▸ PROBLEM DETAILS:
Pick up the blog post about Jimmy Carter after its final sentence and write a few more sentences in the same voice.

PAGE EXCERPT: Begin

Remember when Southern Baptists used to do nice things sometimes?
What a legacy, to add on top of his other achievements! A Nobel Peace Prize, so many Habitat for Humanity houses. The first president to get into green energy who installed solar panels on the White House, all the way back in ‘79. Scribe of not-very-erotic poetry, and 30 other books! Survivor of liver cancer for like a decade! Husband, father, and all-around good guy.
Raise your glasses to Jimmy, may he live forever!
I would never say I've met any presidents, but when Bill was running for president, I was at one of his speeches and as he went by hundreds of people on the way out, all with an outstretched hand hoping he'd shake it, mine was one he shook. He even made eye contact for a second. Decades later in an eerily similar moment Hilary Clinton touched my hand (without shaking it) and... that's as close as I get to national politics. (Unless you count my work for the Department of Justice, which wasn't really political.)
Even so, I was on a bit of a high both times. I wasn't old enough to be going to Carter's campaign events (unless my parents took me, which they didn't), but as much as I'm normally down on hero worship, I find myself wishing that I could have shaken Jimmy's hand instead of Bill's. Clinton was a decent president and a lousy guy. Jimmy, I am told, was a below average president (though I am not really sure how much of that he had control over, given the influence of OPEC and how the Iranian revolution wasn't exactly the guy's fault -- as far as the choices he actually made and the policies he actually championed, he seemed a great president to me), but he's a fantastic man.

PAGE EXCERPT: End
DATA EXTRACT: Begin

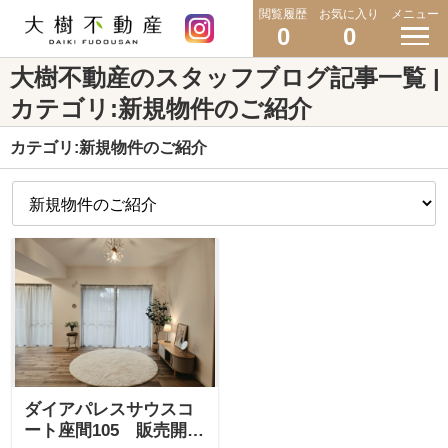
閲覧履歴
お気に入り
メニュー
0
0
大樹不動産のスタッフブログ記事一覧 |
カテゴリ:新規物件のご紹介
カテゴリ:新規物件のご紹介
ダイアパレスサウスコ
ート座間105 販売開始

DATA EXTRACT: End

▸ OUTPUT FOR THIS TASK:
Imagine going through Habitat for Humanity for your home. For those who don't know, you're expected to volunteer building others' homes while you're on the waitlist for your turn. When I was a H4H volunteer in Portland (don't praise me, I did it for all of like 3 months when the weather was nice and didn't go back the next year) I worked with LOTS of other people, and the family for whom the home was being built was always at the centre, busy with every little thing. You didn't ask them anything you didn't need to, b/c like I said, they were busy. But there were lots of times when the house was farther along when people would ask them things like, "Would you rather have the light fixture here or here?"
I picture Jimmy going to get his orders from the site manager talking to the family, going back and forth to the wood pile, driving nails and turning screws as I have seen him do in videos, and I think about what it would mean to live in that house knowing that he didn't just touch your hand that one time; his hands touched every part of your home, infusing it with his wish that you remain sheltered and whole, healthy and comfortable, you and your family for all the remaining years of your life.
I don't know Jimmy Carter, but the man makes me cry anyway.
Ugh. I have to clean house, make food, and do work for the ever-hungry eyeballs around here.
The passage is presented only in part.